Clara Shih: Da gibt es sehr viele Sachen. Das Schlimmste ist, vertuschen zu wollen, was wirklich los ist. Denn soziale Medien funktionieren von unten nach oben, ermöglichen Graswurzelbewegungen und liefern so eine große Transparenz über die Macht eines Unternehmens. Wenn also ein Unternehmen versucht, etwas zu verstecken oder einen Fehler gemacht hat und ihn nicht eingestehen will, dann wird dieser sehr schnell durch soziale Medien enttarnt. Das kann durch die Netzwerkeffekte eine Gefahr darstellen. Aber wenn man einen Fehler macht, sich entschuldigt und ernsthafte Bemühungen zeigt, den Fehler aus der Welt zu schaffen, dann sind die Menschen sehr nachsichtig.

derStandard.at: Wenn etwas falsch läuft, können die Netzwerkeffekte Unternehmen innerhalb kürzester Zeit vor ungemeine kommunikative Herausforderungen stellen. Ist aber die Angst vor solchen negativen Effekten überschätzt?

Clara Shih: Es handelt sich dabei durchaus um sehr reale Gefahren.

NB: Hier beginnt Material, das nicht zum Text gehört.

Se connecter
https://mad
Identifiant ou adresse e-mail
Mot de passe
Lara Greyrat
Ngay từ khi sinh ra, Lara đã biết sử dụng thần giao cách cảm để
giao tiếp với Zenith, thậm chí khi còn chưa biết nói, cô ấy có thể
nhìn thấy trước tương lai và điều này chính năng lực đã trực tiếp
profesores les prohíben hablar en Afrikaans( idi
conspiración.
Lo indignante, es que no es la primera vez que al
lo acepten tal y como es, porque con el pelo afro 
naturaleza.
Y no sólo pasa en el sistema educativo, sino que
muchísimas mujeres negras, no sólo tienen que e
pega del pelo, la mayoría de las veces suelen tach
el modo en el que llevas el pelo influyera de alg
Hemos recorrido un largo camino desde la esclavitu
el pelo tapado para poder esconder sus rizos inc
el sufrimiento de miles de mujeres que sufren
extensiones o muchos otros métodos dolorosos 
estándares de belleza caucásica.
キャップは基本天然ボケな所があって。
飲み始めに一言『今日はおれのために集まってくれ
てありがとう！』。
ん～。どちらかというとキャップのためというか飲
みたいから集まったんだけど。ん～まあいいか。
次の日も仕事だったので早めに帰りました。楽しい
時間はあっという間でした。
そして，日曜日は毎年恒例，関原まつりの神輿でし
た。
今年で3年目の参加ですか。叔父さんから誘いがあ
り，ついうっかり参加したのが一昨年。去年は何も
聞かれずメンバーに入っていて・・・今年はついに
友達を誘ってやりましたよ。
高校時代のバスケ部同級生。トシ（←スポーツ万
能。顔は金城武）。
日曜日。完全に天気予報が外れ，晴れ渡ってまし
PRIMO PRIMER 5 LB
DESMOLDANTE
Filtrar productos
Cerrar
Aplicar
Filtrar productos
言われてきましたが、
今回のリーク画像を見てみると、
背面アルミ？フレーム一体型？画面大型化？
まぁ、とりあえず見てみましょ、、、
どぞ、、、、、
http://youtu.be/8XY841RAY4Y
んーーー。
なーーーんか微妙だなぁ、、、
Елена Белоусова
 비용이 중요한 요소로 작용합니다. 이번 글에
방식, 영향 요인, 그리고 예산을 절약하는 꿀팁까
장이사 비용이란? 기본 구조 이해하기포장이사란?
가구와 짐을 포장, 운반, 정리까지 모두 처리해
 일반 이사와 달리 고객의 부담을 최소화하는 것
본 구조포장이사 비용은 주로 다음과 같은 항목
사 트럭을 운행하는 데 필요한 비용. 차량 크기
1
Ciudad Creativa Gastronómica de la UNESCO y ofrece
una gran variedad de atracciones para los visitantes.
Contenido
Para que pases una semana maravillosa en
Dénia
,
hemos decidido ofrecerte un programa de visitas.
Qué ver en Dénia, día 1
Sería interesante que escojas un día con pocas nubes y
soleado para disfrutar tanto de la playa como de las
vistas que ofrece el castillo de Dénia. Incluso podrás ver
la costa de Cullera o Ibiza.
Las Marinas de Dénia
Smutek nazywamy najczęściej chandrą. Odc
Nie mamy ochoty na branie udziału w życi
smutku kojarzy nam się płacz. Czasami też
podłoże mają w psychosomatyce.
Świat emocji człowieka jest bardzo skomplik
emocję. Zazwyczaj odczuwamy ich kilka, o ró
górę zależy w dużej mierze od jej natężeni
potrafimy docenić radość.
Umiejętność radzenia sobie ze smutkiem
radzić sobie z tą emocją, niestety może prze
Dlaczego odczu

Das ist aber nur ein Grund mehr, sich permanent anzuschauen, was über das Unternehmen oder ein Produkt gesagt wird. Darum sollten intelligente Firmen, auch wenn sie nicht viel in die aktive Kommunikation investieren, zumindest Social-Media-Monitoring betreiben, sodass sie darüber informiert werden, wenn über ihr Produkt gesprochen wird.

derStandard.at: In Ihrem Buch beschreiben Sie, dass es in sozialen Netzwerken schwerer ist, Nein zu sagen und es somit leichter wird, dass einem ein Wunsch oder ein Bitte erfüllt wird. Wie stark erhöht das den Druck auf Unternehmen?

Clara Shih: Es gibt einen Druck, aber man muss das nicht als Nachteil sehen. Was Social Media erlaubt, ist eine Marke menschlicher zu machen. Wenn ein Unternehmen sich mit einer realen oder fiktiven Person in soziale Medien begibt und diese Person in ihrer Rolle die Qualitäten und Werte eines Unternehmens oder einer Marke repräsentiert, dann kann man viel Loyalität ernten. Auch Unternehmen können nicht immer nur freundlich sein.